Being a manager is where the value is to the organization and to your own team and to the people around you, and so forth. So every task that you're doing should be pushed over to somebody else, and then you end up doing the last 20%. And if you're not doing the last 20% and you're doing it from start to finish, then you're not managing your doing so. It's as simple as that. So try and think of it in those terms and never do a task from start to finish. All your tasks as a manager should be done by the team and you should be doing the very high levels, the checking, reviewing and the last 20% of that job. And if you train your people well enough, then eventually they'll be able to do 99% of that job where you can just run a quick eye over it. Or if you're the owner of business and you've hired a client manager to do the work, then you do 0% of that work and also the whole team is doing it from start to finish.

Ed Chan:

So if I was going to pick one thing, I'd say learn how to delegate and not abdicate, and learn that you're a manager and not a doer. And it's not quicker if you do it yourself.
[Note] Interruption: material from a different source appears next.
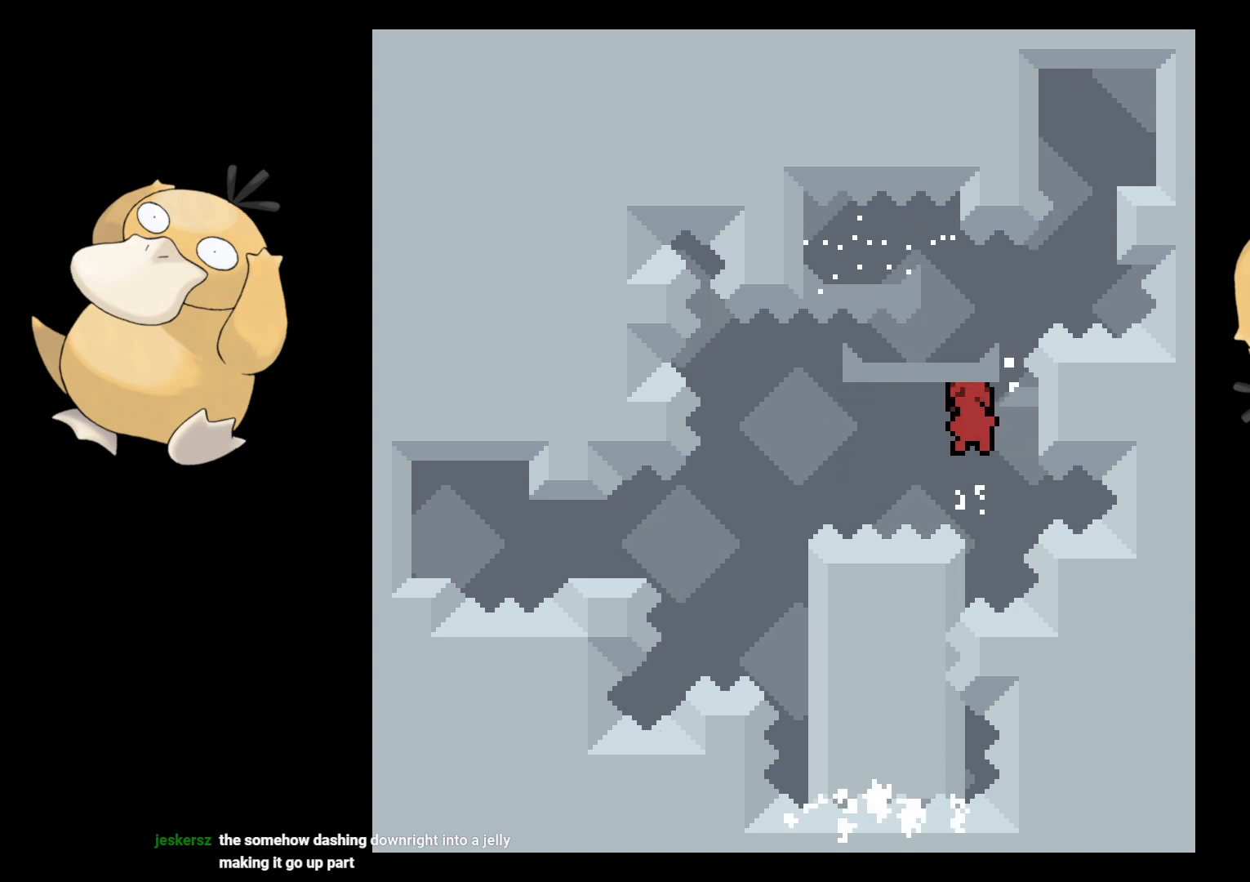
{"buttons": ["L2", "DPAD_UP", "DPAD_LEFT"], "left_stick": "center", "right_stick": "center", "events": [[350, "R1", "down"], [500, "R1", "up"]]}
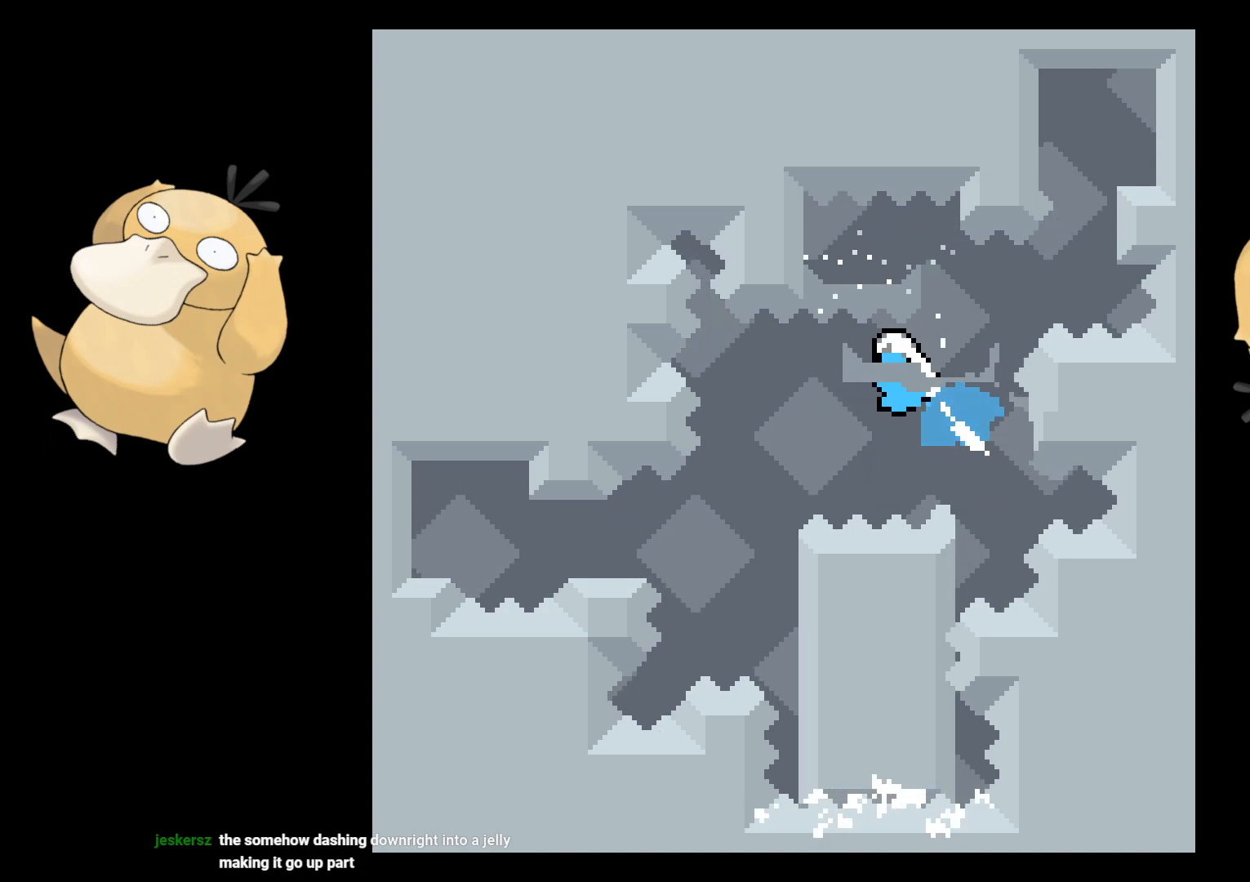
{"buttons": ["L2", "DPAD_UP", "DPAD_LEFT"], "left_stick": "center", "right_stick": "center", "events": []}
But it takes a little bit longer to train someone and it takes a bit more patience and it takes consistency and the right kind of thinking. Because, tim, you know and I know even in our own firms and in your firm and when you're coaching other firms, the hardest thing to do is to get the owner to let go and to delegate and to manage and not do. But then you go to the client managers and it's one of the hardest things is to get the client manager to let go and push the work down. And they just want to hang on to it for several reasons.

Ed Chan:

One they don't understand right that their value to your organization is to push the work down. They might like doing it, so there's a tendency to hang on to it, but that's not their role as a client manager. If you're doing some administration work or some production work, you're getting paid a lot of money to do a very low task activity. You'll either cost the client a lot of money right, because you're charging an accounting rate for an administration task and all the organization is going to write that time off because you've gone over the budget, because you've misallocated resources to get that task done. So if you manage your work, you work out the resources that you need to get that work done. You don't jump in there and do it yourself. That's very, very costly to the organization.

Tim Causbrook:

Great point there, Ed. Delegating and pushing down the work not just at the owner's level but all throughout the organization.